Authorities insist the Tianjin trials are open, with the court saying that more than 40 people including politicians, legal scholars, and "civilian representatives from all walks of life", as well as mainland and overseas media outlets, were present at Zhou's proceedings.
But family members of those detained, particularly their wives, complain of being constantly watched and forcibly being kept away from the court or seeking further information.
In a video posted privately online, Wang Qiaoling, the wife of Li Heping, another detained 709 lawyer, said she and others had been confined to their homes.
In a social media post, the Tianjin court said Zhou had twice stated in writing that he did not want his relatives to attend his trial.

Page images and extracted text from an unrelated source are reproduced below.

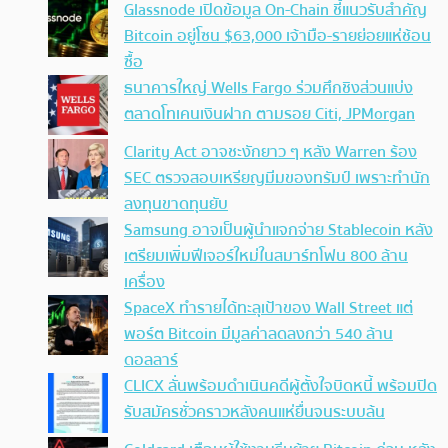
Glassnode เปิดข้อมูล On-Chain ชี้แนวรับสำคัญ
Bitcoin อยู่โซน $63,000 เจ้ามือ-รายย่อยแห่ช้อน
ซื้อ
ธนาคารใหญ่ Wells Fargo ร่วมศึกชิงส่วนแบ่ง
ตลาดโทเคนเงินฝาก ตามรอย Citi, JPMorgan
Clarity Act อาจชะงักยาว ๆ หลัง Warren ร้อง
SEC ตรวจสอบเหรียญมีมของทรัมป์ เพราะทำนัก
ลงทุนขาดทุนยับ
Samsung อาจเป็นผู้นำแจกจ่าย Stablecoin หลัง
เตรียมเพิ่มฟีเจอร์ใหม่ในสมาร์ทโฟน 800 ล้าน
เครื่อง
SpaceX ทำรายได้ทะลุเป้าของ Wall Street แต่
พอร์ต Bitcoin มีมูลค่าลดลงกว่า 540 ล้าน
ดอลลาร์
CLICX ลั่นพร้อมดำเนินคดีผู้ตั้งใจบิดหนี้ พร้อมปิด
รับสมัครชั่วคราวหลังคนแห่ยื่นจนระบบล้น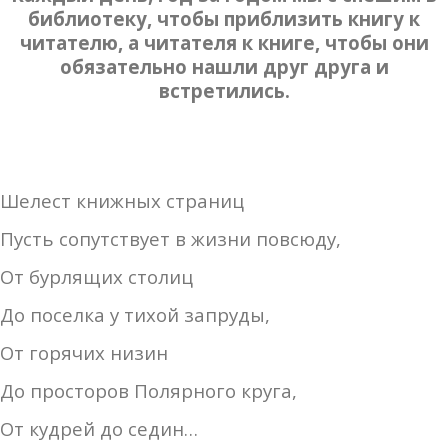
библиотеку, чтобы приблизить книгу к
читателю, а читателя к книге, чтобы они
обязательно нашли друг друга и
встретились.
Шелест книжных страниц
Пусть сопутствует в жизни повсюду,
От бурлящих столиц
До поселка у тихой запруды,
От горячих низин
До просторов Полярного круга,
От кудрей до седин…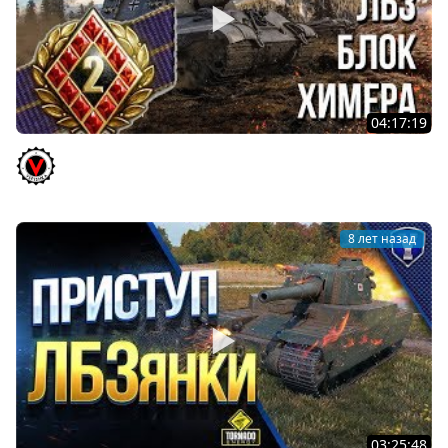
04:17:19
Это премьера? Нет. Стрим. ЛБЗ 2.0 Стрим. (БЛОК Химера)
Vspishka
8 лет назад
03:25:48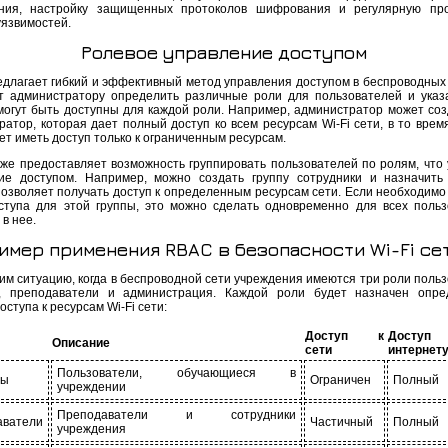
ния, настройку защищенных протоколов шифрования и регулярную про
уязвимостей.
Ролевое управление доступом
длагает гибкий и эффективный метод управления доступом в беспроводных 
т администратору определить различные роли для пользователей и указа
могут быть доступны для каждой роли. Например, администратор может соз
атор, которая дает полный доступ ко всем ресурсам Wi-Fi сети, в то время
ет иметь доступ только к ограниченным ресурсам.
же предоставляет возможность группировать пользователей по ролям, что
ие доступом. Например, можно создать группу сотрудники и назначить
позволяет получать доступ к определенным ресурсам сети. Если необходимо
ступа для этой группы, это можно сделать одновременно для всех польз
в нее.
имер применения RBAC в безопасности Wi-Fi се
им ситуацию, когда в беспроводной сети учреждения имеются три роли польз
, преподаватели и администрация. Каждой роли будет назначен опре
оступа к ресурсам Wi-Fi сети:
Доступ к
Дост
Описание
сети
интернет
Пользователи, обучающиеся в
ты
Ограничен
Полный
учреждении
Преподаватели и сотрудники
аватели
Частичный
Полный
учреждения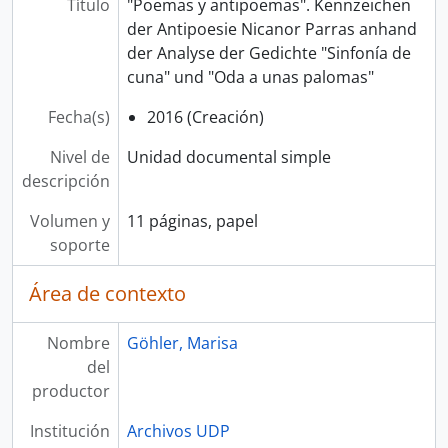
Título
"Poemas y antipoemas". Kennzeichen
der Antipoesie Nicanor Parras anhand
der Analyse der Gedichte "Sinfonía de
cuna" und "Oda a unas palomas"
Fecha(s)
2016 (Creación)
Nivel de
Unidad documental simple
descripción
Volumen y
11 páginas, papel
soporte
Área de contexto
Nombre
Göhler, Marisa
del
productor
Institución
Archivos UDP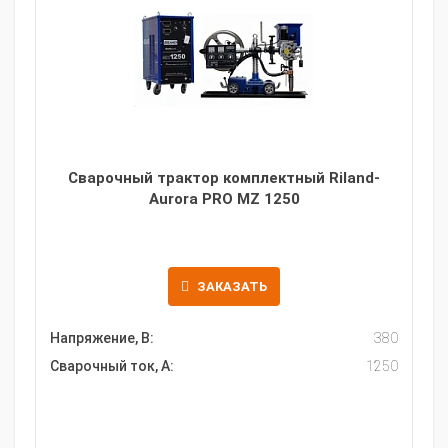
Сварочный трактор комплектный Riland-
Aurora PRO MZ 1250
ЗАКАЗАТЬ
Напряжение, В:
380
Сварочный ток, А:
1250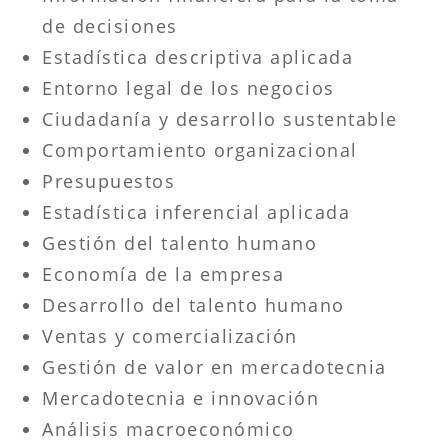
de decisiones
Estadística descriptiva aplicada
Entorno legal de los negocios
Ciudadanía y desarrollo sustentable
Comportamiento organizacional
Presupuestos
Estadística inferencial aplicada
Gestión del talento humano
Economía de la empresa
Desarrollo del talento humano
Ventas y comercialización
Gestión de valor en mercadotecnia
Mercadotecnia e innovación
Análisis macroeconómico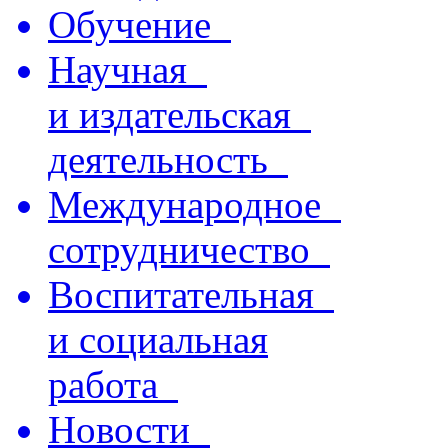
Обучение
Научная
и издательская
деятельность
Международное
сотрудничество
Воспитательная
и социальная
работа
Новости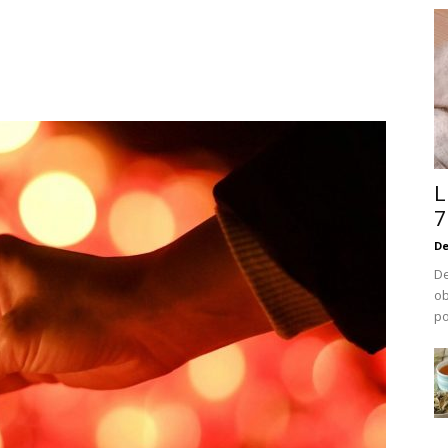
L
7
De
De
ob
po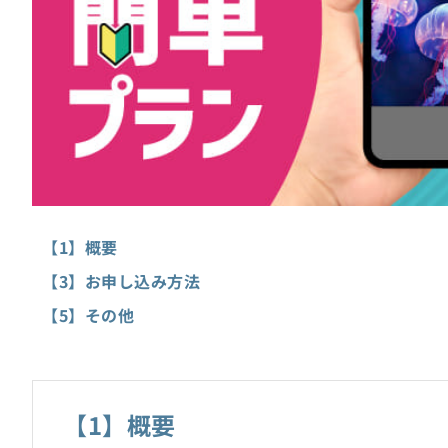
【1】概要
【3】お申し込み方法
【5】その他
【1】概要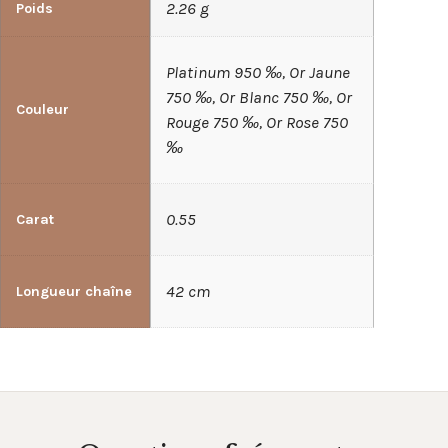
2.26 g
Poids
Platinum 950 ‰, Or Jaune
750 ‰, Or Blanc 750 ‰, Or
Couleur
Rouge 750 ‰, Or Rose 750
‰
0.55
Carat
42 cm
Longueur chaîne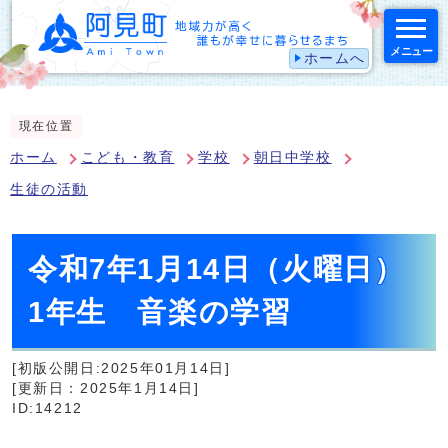
メニュー
ホームへ
スマートフォン表示用の情報をスキップ
現在位置
ホーム
こども・教育
学校
朝日中学校
生徒の活動
令和7年1月14日（火曜日）
1年生 音楽の学習
[初版公開日:2025年01月14日]
[更新日：2025年1月14日]
ID:14212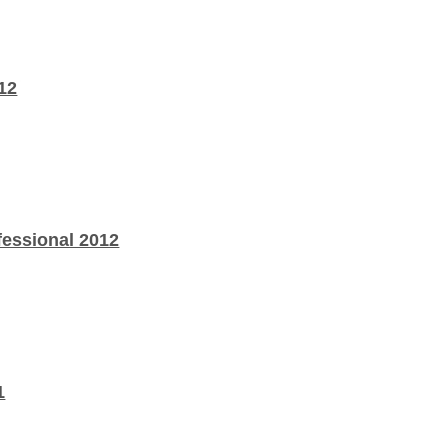
12
ssional 2012
1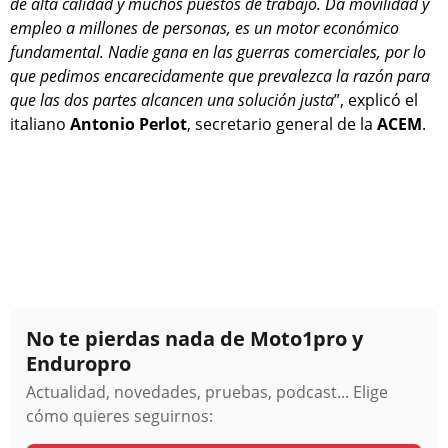
de alta calidad y muchos puestos de trabajo. Da movilidad y
empleo a millones de personas, es un motor económico
fundamental. Nadie gana en las guerras comerciales, por lo
que pedimos encarecidamente que prevalezca la razón para
que las dos partes alcancen una solución justa
”, explicó el
italiano
Antonio Perlot
, secretario general de la
ACEM
.
No te pierdas nada de Moto1pro y
Enduropro
Actualidad, novedades, pruebas, podcast... Elige
cómo quieres seguirnos: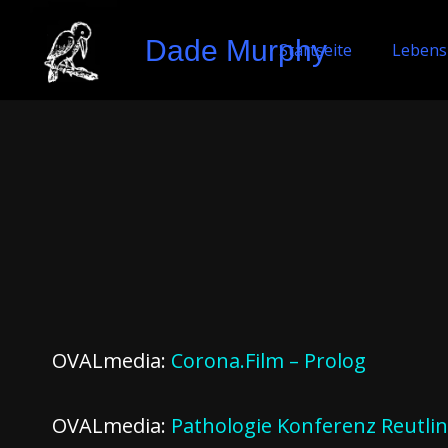
Dade Murphy
Startseite
Lebens
OVALmedia:
Corona.Film – Prolog
OVALmedia:
Pathologie Konferenz Reutlin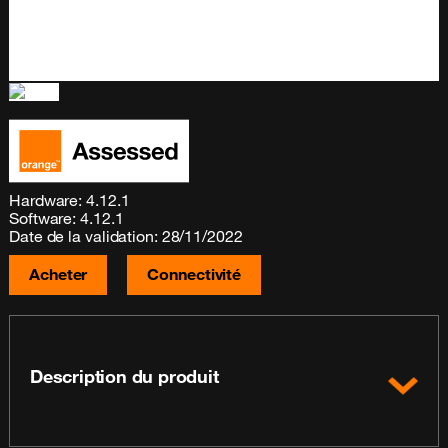
Hardware: 4.12.1
Software: 4.12.1
Date de la validation: 28/11/2022
Acheter
Connectivité
Description du produit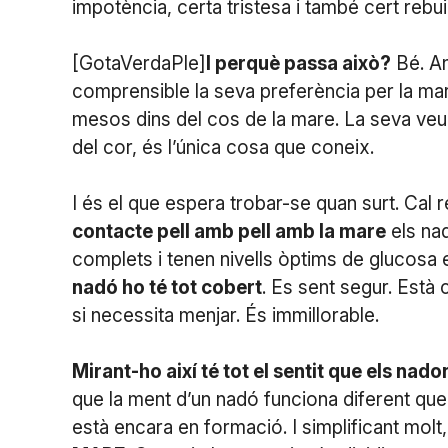
impotència, certa tristesa i també cert rebui
[GotaVerdaPle]
I perquè passa això?
Bé. An
comprensible la seva preferència per la ma
mesos dins del cos de la mare. La seva veu,
del cor, és l’única cosa que coneix.
I és el que espera trobar-se quan surt. Cal
contacte pell amb pell amb la mare
els nad
complets i tenen nivells òptims de glucosa
nadó ho té tot cobert
. Es sent segur. Està c
si necessita menjar. És immillorable.
Mirant-ho així té tot el sentit que els nad
que la ment d’un nadó funciona diferent que 
està encara en formació. I simplificant molt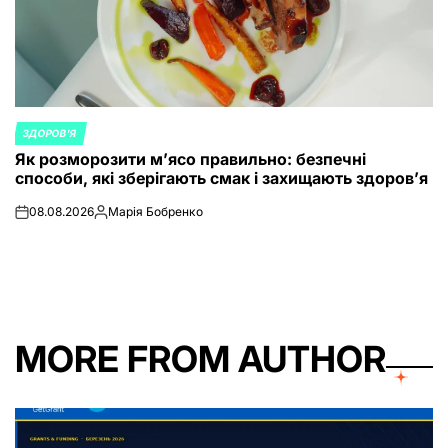
ЗДОРОВ'Я
POSTED
Як розморозити м’ясо правильно: безпечні
IN
способи, які зберігають смак і захищають здоров’я
08.08.2026
Марія Бобренко
on
Posted
by
MORE FROM AUTHOR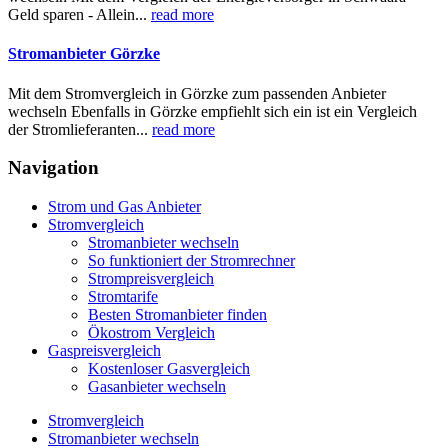
Geld sparen - Allein...
read more
Stromanbieter Görzke
Mit dem Stromvergleich in Görzke zum passenden Anbieter
wechseln Ebenfalls in Görzke empfiehlt sich ein ist ein Vergleich
der Stromlieferanten...
read more
Navigation
Strom und Gas Anbieter
Stromvergleich
Stromanbieter wechseln
So funktioniert der Stromrechner
Strompreisvergleich
Stromtarife
Besten Stromanbieter finden
Ökostrom Vergleich
Gaspreisvergleich
Kostenloser Gasvergleich
Gasanbieter wechseln
Stromvergleich
Stromanbieter wechseln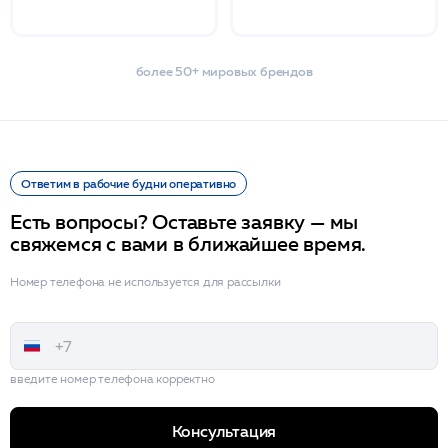
более 50+ мировых брендов
Ответим в рабочие будни оперативно
Есть вопросы? Оставьте заявку — мы
свяжемся с вами в ближайшее время.
Номер телефона не используется для рассылки
введите номер телефона корректно
Консультация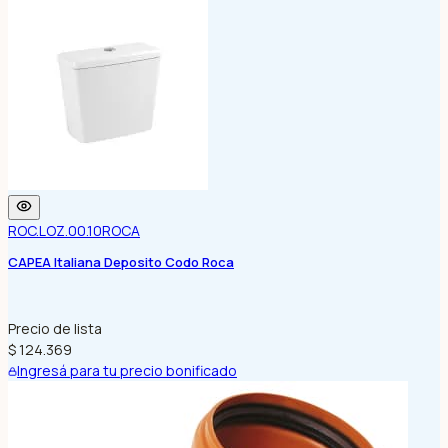
ROC.LOZ.00.10
ROCA
CAPEA Italiana Deposito Codo Roca
Precio de lista
$ 124.369
Ingresá para tu precio bonificado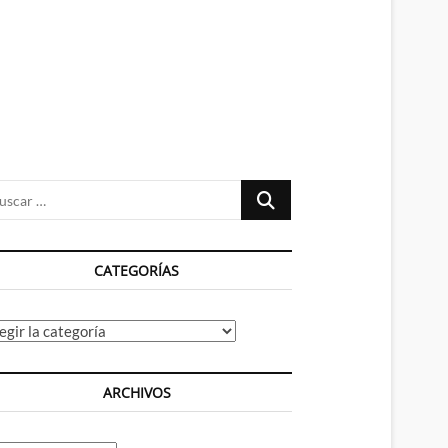
n
ú
Buscar
…
CATEGORÍAS
tegorías
ARCHIVOS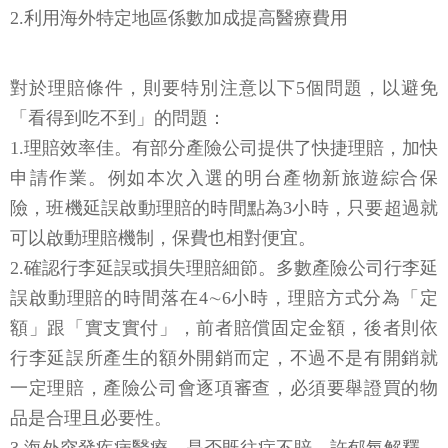
2.利用海外特定地區係數加成提高醫療費用
對於理賠條件，則要特別注意以下5個問題，以避免
「看得到吃不到」的問題：
1.理賠效率佳。有部分產險公司提供了快捷理賠，加快
申請作業。例如本次入選的明台產物新旅遊綜合保
險，班機延誤啟動理賠的時間點為3小時，只要超過就
可以啟動理賠機制，保費也相對便宜。
2.確認行李延誤或損失理賠細節。多數產險公司行李延
誤啟動理賠的時間落在4∼6小時，理賠方式分為「定
額」跟「實支實付」，前者賠償固定金額，後者則依
行李延誤所產生的額外開銷而定，不過不是有開銷就
一定理賠，產險公司會逐項審查，必須要舉證買的物
品是合理且必要性。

It included a photo of what it said was a letter he had handwritten, signed and fingerprinted, reading: "Given that my family members are all farmers who are not very well-educated, having them come to the court to attend my hearing would be of no benefit to either me or them."
AFP was not given access to the court Thursday, and only court-appointed defence lawyers were present.
Zhou's trial followed those of activists Zhai Yanmin and Hu Shigen, who were both found guilty of subverting state power by the same court.
Zhai was on Tuesday handed a three-year suspended sentence -- considered relatively lenient by the standards of Chinese dissident prosecutions -- for crimes that included waving banners and shouting slogans.
Hu, a prominent dissident and writer who previously spent 16 years in prison for trying to organise memorials for victims of the 1989 Tiananmen Square killings, was on Wednesday given seven and a half years, with the court stating he had sought to foment "colour revolution".